PROBLEM: Return every line of the items below without changing a single character. Keep the original order.

Collected data entries:

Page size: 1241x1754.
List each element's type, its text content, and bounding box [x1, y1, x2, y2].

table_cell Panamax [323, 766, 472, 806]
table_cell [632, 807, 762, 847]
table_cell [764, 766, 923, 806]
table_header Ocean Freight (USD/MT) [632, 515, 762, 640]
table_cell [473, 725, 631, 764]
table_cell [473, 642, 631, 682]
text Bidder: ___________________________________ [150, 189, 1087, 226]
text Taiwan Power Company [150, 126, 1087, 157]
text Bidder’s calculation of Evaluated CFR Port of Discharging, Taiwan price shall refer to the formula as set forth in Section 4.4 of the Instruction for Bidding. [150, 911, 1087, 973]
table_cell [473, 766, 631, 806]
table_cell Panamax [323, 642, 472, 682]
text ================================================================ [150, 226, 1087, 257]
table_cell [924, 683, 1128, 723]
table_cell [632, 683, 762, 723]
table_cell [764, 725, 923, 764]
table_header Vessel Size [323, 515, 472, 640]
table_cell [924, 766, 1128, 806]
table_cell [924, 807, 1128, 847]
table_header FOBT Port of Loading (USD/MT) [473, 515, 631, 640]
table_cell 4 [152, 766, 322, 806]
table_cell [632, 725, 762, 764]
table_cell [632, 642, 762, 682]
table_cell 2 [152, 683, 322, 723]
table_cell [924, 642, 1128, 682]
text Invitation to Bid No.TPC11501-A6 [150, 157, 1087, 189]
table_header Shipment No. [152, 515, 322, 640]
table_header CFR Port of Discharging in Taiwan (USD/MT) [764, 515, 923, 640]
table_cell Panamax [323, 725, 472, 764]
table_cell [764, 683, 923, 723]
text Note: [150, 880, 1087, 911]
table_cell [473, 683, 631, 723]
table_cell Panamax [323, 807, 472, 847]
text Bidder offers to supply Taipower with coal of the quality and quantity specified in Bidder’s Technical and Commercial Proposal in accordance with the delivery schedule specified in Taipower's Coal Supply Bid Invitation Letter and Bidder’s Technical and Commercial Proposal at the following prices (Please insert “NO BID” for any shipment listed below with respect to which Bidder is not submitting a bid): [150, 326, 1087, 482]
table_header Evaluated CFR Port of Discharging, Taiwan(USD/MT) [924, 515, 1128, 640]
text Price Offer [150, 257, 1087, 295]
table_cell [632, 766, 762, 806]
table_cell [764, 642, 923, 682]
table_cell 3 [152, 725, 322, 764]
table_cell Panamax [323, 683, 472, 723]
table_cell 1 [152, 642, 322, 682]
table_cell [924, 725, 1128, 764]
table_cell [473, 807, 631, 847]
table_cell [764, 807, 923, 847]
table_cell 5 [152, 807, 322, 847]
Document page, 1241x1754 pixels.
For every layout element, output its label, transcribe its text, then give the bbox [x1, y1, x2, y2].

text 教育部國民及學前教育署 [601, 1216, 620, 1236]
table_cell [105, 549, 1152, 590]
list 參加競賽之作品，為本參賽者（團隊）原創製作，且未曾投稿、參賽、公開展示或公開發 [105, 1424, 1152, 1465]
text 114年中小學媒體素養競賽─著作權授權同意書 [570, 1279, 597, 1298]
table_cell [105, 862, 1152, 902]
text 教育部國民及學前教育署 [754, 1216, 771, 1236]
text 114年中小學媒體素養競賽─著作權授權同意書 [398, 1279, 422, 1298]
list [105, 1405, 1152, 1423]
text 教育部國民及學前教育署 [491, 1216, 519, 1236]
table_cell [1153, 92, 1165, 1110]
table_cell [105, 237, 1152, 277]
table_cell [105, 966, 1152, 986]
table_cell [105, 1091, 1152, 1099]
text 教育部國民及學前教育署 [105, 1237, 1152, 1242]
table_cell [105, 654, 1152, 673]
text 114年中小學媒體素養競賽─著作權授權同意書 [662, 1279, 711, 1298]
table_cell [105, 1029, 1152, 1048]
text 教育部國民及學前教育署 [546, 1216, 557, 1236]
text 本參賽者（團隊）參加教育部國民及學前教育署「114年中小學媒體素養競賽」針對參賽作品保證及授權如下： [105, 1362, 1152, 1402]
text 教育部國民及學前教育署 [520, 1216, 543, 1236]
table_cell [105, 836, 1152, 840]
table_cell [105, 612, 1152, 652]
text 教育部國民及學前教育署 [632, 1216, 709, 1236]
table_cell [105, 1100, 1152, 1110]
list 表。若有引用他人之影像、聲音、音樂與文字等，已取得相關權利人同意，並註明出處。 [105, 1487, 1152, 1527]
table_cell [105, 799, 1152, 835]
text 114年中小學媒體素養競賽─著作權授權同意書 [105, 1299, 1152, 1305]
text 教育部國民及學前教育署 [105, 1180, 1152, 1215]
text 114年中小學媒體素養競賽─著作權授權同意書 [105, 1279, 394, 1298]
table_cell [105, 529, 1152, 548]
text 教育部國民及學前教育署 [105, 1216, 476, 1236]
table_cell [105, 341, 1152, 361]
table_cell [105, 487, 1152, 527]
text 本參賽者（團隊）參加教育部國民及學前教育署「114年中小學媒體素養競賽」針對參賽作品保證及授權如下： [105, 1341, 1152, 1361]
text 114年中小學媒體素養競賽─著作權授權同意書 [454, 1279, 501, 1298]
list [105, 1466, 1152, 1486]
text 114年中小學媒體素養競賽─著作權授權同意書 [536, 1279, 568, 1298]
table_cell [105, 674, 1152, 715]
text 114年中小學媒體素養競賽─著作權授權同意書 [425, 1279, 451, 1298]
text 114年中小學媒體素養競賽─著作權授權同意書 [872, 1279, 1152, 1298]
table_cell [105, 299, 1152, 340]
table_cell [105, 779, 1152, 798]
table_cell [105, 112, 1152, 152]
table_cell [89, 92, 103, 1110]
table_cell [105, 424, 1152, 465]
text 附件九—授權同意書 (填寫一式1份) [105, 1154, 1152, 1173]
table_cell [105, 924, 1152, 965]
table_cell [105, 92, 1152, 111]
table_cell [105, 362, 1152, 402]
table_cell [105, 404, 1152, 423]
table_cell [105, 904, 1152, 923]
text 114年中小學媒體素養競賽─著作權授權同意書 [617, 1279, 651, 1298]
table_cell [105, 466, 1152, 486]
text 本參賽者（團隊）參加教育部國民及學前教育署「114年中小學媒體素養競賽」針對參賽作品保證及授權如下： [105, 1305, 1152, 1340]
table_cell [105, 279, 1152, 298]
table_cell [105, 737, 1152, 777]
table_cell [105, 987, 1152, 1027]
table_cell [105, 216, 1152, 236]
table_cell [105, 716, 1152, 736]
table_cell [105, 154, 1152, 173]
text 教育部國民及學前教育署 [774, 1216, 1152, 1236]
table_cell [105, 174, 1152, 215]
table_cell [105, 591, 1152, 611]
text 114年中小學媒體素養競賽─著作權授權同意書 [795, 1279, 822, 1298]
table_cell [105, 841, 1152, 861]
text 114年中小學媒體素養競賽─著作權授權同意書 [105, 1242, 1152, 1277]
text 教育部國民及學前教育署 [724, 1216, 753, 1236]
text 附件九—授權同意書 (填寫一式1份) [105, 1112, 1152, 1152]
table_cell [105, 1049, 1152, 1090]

RESULT:
Page size: 1241x1754.
List each element's type, its text content, and bounding box [x1, y1, x2, y2].

table_cell Panamax [323, 766, 472, 806]
table_cell [632, 807, 762, 847]
table_cell [764, 766, 923, 806]
table_header Ocean Freight (USD/MT) [632, 515, 762, 640]
table_cell [473, 725, 631, 764]
table_cell [473, 642, 631, 682]
text Bidder: ___________________________________ [150, 189, 1087, 226]
text Taiwan Power Company [150, 126, 1087, 157]
text Bidder’s calculation of Evaluated CFR Port of Discharging, Taiwan price shall refer to the formula as set forth in Section 4.4 of the Instruction for Bidding. [150, 911, 1087, 973]
table_cell [473, 766, 631, 806]
table_cell Panamax [323, 642, 472, 682]
text ================================================================ [150, 226, 1087, 257]
table_cell [924, 683, 1128, 723]
table_cell [632, 683, 762, 723]
table_cell [764, 725, 923, 764]
table_header Vessel Size [323, 515, 472, 640]
table_cell [924, 766, 1128, 806]
table_cell [924, 807, 1128, 847]
table_header FOBT Port of Loading (USD/MT) [473, 515, 631, 640]
table_cell 4 [152, 766, 322, 806]
table_cell [632, 725, 762, 764]
table_cell [632, 642, 762, 682]
table_cell 2 [152, 683, 322, 723]
table_cell [924, 642, 1128, 682]
text Invitation to Bid No.TPC11501-A6 [150, 157, 1087, 189]
table_header Shipment No. [152, 515, 322, 640]
table_header CFR Port of Discharging in Taiwan (USD/MT) [764, 515, 923, 640]
table_cell Panamax [323, 725, 472, 764]
table_cell [764, 683, 923, 723]
text Note: [150, 880, 1087, 911]
table_cell [473, 683, 631, 723]
table_cell Panamax [323, 807, 472, 847]
text Bidder offers to supply Taipower with coal of the quality and quantity specified in Bidder’s Technical and Commercial Proposal in accordance with the delivery schedule specified in Taipower's Coal Supply Bid Invitation Letter and Bidder’s Technical and Commercial Proposal at the following prices (Please insert “NO BID” for any shipment listed below with respect to which Bidder is not submitting a bid): [150, 326, 1087, 482]
table_header Evaluated CFR Port of Discharging, Taiwan(USD/MT) [924, 515, 1128, 640]
text Price Offer [150, 257, 1087, 295]
table_cell [632, 766, 762, 806]
table_cell [764, 642, 923, 682]
table_cell 3 [152, 725, 322, 764]
table_cell Panamax [323, 683, 472, 723]
table_cell 1 [152, 642, 322, 682]
table_cell [924, 725, 1128, 764]
table_cell [473, 807, 631, 847]
table_cell [764, 807, 923, 847]
table_cell 5 [152, 807, 322, 847]
Document page, 1241x1754 pixels.
For every layout element, output its label, transcribe its text, then give the bbox [x1, y1, x2, y2].

text 教育部國民及學前教育署 [601, 1216, 620, 1236]
table_cell [105, 549, 1152, 590]
list 參加競賽之作品，為本參賽者（團隊）原創製作，且未曾投稿、參賽、公開展示或公開發 [105, 1424, 1152, 1465]
text 114年中小學媒體素養競賽─著作權授權同意書 [570, 1279, 597, 1298]
table_cell [105, 862, 1152, 902]
text 教育部國民及學前教育署 [754, 1216, 771, 1236]
text 114年中小學媒體素養競賽─著作權授權同意書 [398, 1279, 422, 1298]
list [105, 1405, 1152, 1423]
text 教育部國民及學前教育署 [491, 1216, 519, 1236]
table_cell [1153, 92, 1165, 1110]
table_cell [105, 237, 1152, 277]
table_cell [105, 966, 1152, 986]
table_cell [105, 1091, 1152, 1099]
text 教育部國民及學前教育署 [105, 1237, 1152, 1242]
table_cell [105, 654, 1152, 673]
text 114年中小學媒體素養競賽─著作權授權同意書 [662, 1279, 711, 1298]
table_cell [105, 1029, 1152, 1048]
text 教育部國民及學前教育署 [546, 1216, 557, 1236]
text 本參賽者（團隊）參加教育部國民及學前教育署「114年中小學媒體素養競賽」針對參賽作品保證及授權如下： [105, 1362, 1152, 1402]
text 教育部國民及學前教育署 [520, 1216, 543, 1236]
table_cell [105, 836, 1152, 840]
table_cell [105, 612, 1152, 652]
text 教育部國民及學前教育署 [632, 1216, 709, 1236]
table_cell [105, 1100, 1152, 1110]
list 表。若有引用他人之影像、聲音、音樂與文字等，已取得相關權利人同意，並註明出處。 [105, 1487, 1152, 1527]
table_cell [105, 799, 1152, 835]
text 114年中小學媒體素養競賽─著作權授權同意書 [105, 1299, 1152, 1305]
text 教育部國民及學前教育署 [105, 1180, 1152, 1215]
text 114年中小學媒體素養競賽─著作權授權同意書 [105, 1279, 394, 1298]
table_cell [105, 529, 1152, 548]
text 教育部國民及學前教育署 [105, 1216, 476, 1236]
table_cell [105, 341, 1152, 361]
table_cell [105, 487, 1152, 527]
text 本參賽者（團隊）參加教育部國民及學前教育署「114年中小學媒體素養競賽」針對參賽作品保證及授權如下： [105, 1341, 1152, 1361]
text 114年中小學媒體素養競賽─著作權授權同意書 [454, 1279, 501, 1298]
list [105, 1466, 1152, 1486]
text 114年中小學媒體素養競賽─著作權授權同意書 [536, 1279, 568, 1298]
table_cell [105, 674, 1152, 715]
text 114年中小學媒體素養競賽─著作權授權同意書 [425, 1279, 451, 1298]
text 114年中小學媒體素養競賽─著作權授權同意書 [872, 1279, 1152, 1298]
table_cell [105, 299, 1152, 340]
table_cell [105, 779, 1152, 798]
table_cell [105, 112, 1152, 152]
table_cell [89, 92, 103, 1110]
table_cell [105, 424, 1152, 465]
text 附件九—授權同意書 (填寫一式1份) [105, 1154, 1152, 1173]
table_cell [105, 924, 1152, 965]
table_cell [105, 92, 1152, 111]
table_cell [105, 362, 1152, 402]
table_cell [105, 404, 1152, 423]
table_cell [105, 904, 1152, 923]
text 114年中小學媒體素養競賽─著作權授權同意書 [617, 1279, 651, 1298]
table_cell [105, 466, 1152, 486]
text 本參賽者（團隊）參加教育部國民及學前教育署「114年中小學媒體素養競賽」針對參賽作品保證及授權如下： [105, 1305, 1152, 1340]
table_cell [105, 279, 1152, 298]
table_cell [105, 737, 1152, 777]
table_cell [105, 987, 1152, 1027]
table_cell [105, 216, 1152, 236]
table_cell [105, 716, 1152, 736]
table_cell [105, 154, 1152, 173]
text 教育部國民及學前教育署 [774, 1216, 1152, 1236]
table_cell [105, 174, 1152, 215]
table_cell [105, 591, 1152, 611]
text 114年中小學媒體素養競賽─著作權授權同意書 [795, 1279, 822, 1298]
table_cell [105, 841, 1152, 861]
text 114年中小學媒體素養競賽─著作權授權同意書 [105, 1242, 1152, 1277]
text 教育部國民及學前教育署 [724, 1216, 753, 1236]
text 附件九—授權同意書 (填寫一式1份) [105, 1112, 1152, 1152]
table_cell [105, 1049, 1152, 1090]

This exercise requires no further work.